_SUPPLIED PASSAGE_
|---|

The Third Party Action – Liability to the Barthe Estate
[408] So too must the Bank’s third party claim against Wadden for the Barthe Estate be struck.
[409] A closer look at the pleadings in the Bank’s third party claim against Wadden in the Barthe action reveals that the pleadings are worded almost identically. The Bank’s pleadings state as follows:
26 In their claim in this action, Barthe and Ristow have alleged that there was wrongdoing on the part of NBFL and Clarke, and that NBFL is liable to them on the basis of direct and vicarious liability. In the event that NBFL is found liable to Barthe and/or Ristow (which is denied), NBFL says that the losses were caused by a conspiracy on the part of Barthe, Ristow and the third party defendants. NBFL has counterclaimed against Barthe and Ristow, and hereby claims over against the third party defendants.
27 With respect to the
third party defendants, Potter, Starr’s Point, Gramm, 230 NSL, 828 NSL,
Richter, Snow, Meg Research, 748 NSL, Wadden, Courtney, Schelew, Colpitts,
SMSS, Clarke and 540 NSL, NBFL adopts in the within action the allegations of
NBFL in its Second third amended statement of claim in NBFL v. Potter
et al., SH 206439, which is attached hereto as Appendix B1
* * *
30 On the basis of the allegations of the above-referenced pleadings, NBFL claims indemnity and contribution as against the third party defendants for any damages awarded to Barthe and Ristow in the within action.

|---|

_DATA EXTRACT_
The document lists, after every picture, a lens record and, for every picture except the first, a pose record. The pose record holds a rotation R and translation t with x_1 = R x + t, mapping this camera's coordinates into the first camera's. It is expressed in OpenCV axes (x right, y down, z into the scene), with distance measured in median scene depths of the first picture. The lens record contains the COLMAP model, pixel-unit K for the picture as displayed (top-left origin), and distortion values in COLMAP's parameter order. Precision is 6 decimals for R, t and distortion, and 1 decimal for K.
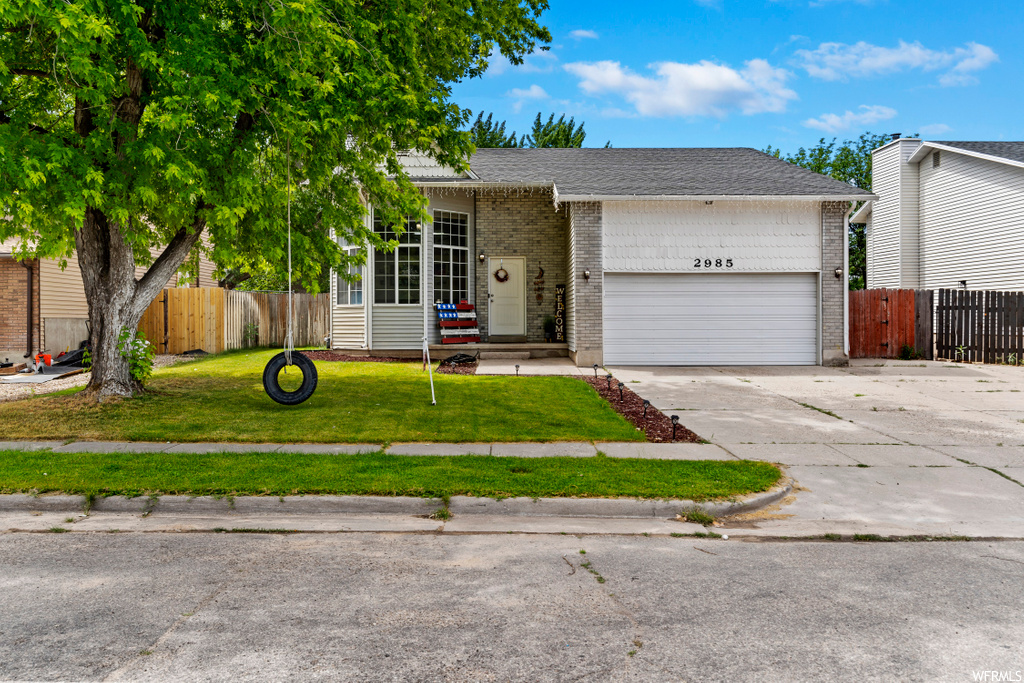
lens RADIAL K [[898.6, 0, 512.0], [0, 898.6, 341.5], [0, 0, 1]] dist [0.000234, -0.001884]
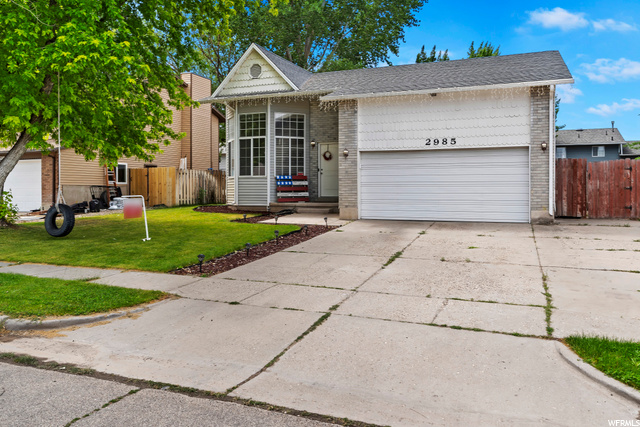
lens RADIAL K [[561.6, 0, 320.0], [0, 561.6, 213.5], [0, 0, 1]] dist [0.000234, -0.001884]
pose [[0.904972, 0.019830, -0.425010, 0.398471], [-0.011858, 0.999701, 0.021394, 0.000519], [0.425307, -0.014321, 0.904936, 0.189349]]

|---|

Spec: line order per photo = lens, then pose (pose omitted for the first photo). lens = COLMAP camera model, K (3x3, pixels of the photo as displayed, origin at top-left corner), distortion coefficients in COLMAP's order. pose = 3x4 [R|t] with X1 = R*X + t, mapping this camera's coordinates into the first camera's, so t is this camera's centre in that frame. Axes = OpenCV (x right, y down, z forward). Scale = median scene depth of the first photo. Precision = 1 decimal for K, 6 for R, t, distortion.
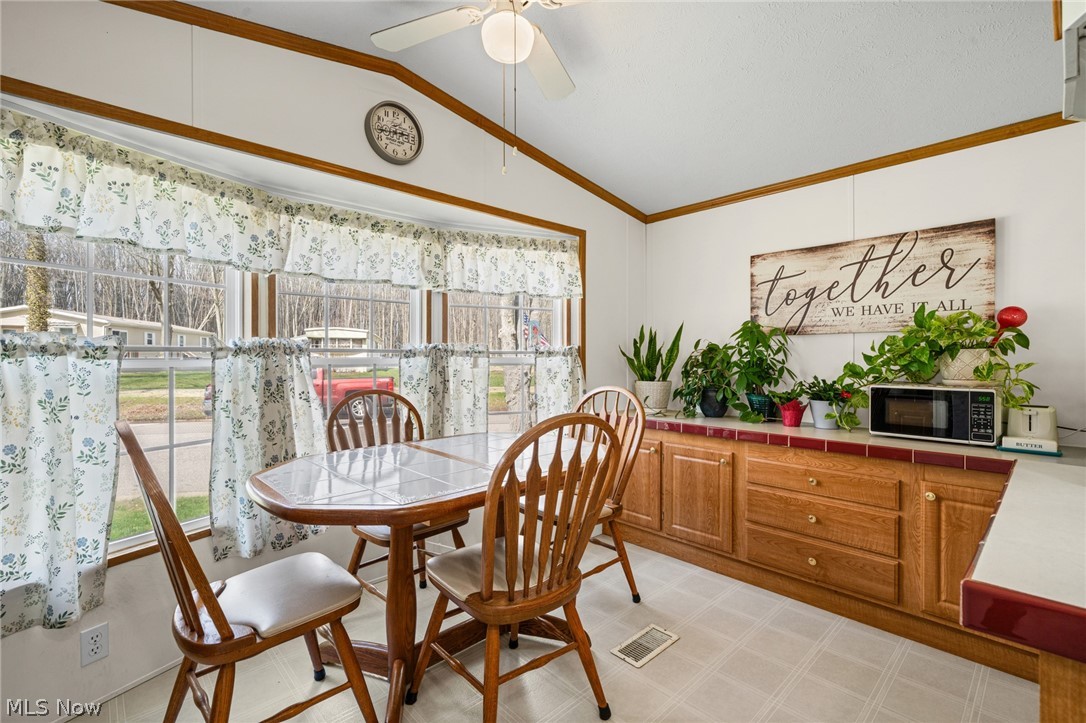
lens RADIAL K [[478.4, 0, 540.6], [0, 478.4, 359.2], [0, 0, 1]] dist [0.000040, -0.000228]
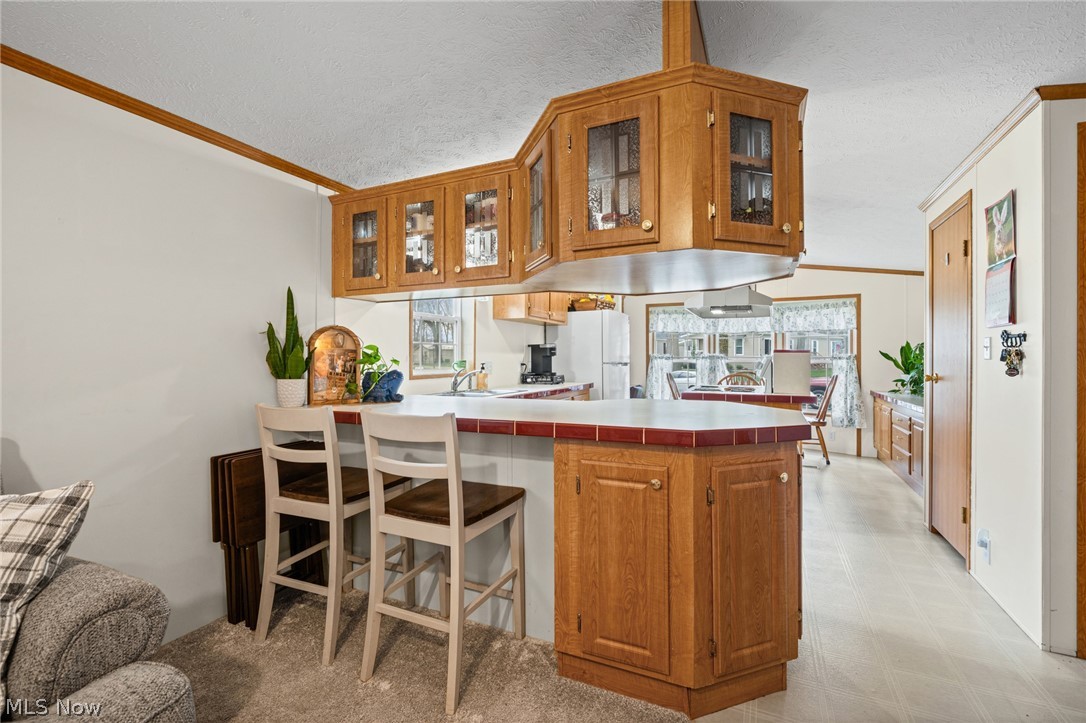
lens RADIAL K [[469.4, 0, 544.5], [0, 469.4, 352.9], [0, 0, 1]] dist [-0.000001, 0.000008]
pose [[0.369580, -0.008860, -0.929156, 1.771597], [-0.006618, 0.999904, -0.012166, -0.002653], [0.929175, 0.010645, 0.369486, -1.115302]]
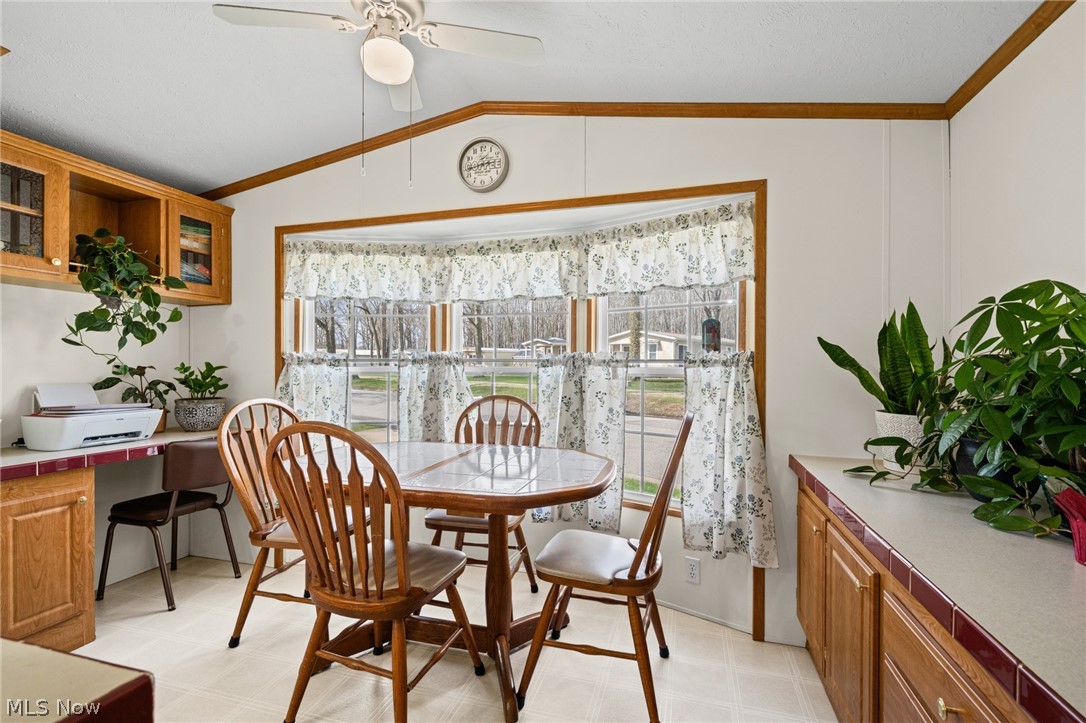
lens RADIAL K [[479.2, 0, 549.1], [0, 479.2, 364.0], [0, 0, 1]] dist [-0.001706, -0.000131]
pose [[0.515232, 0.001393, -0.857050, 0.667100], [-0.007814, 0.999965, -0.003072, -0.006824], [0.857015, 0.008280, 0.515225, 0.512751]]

|---|

_YOUR OBJECTIVE_
Write out everything in the passage on the Bank's third party claim against Wadden from "27 With respect" down to "the within action.".

_EXERCISE RESULT_
27 With respect to the
third party defendants, Potter, Starr’s Point, Gramm, 230 NSL, 828 NSL,
Richter, Snow, Meg Research, 748 NSL, Wadden, Courtney, Schelew, Colpitts,
SMSS, Clarke and 540 NSL, NBFL adopts in the within action the allegations of
NBFL in its Second third amended statement of claim in NBFL v. Potter
et al., SH 206439, which is attached hereto as Appendix B1
* * *
30 On the basis of the allegations of the above-referenced pleadings, NBFL claims indemnity and contribution as against the third party defendants for any damages awarded to Barthe and Ristow in the within action.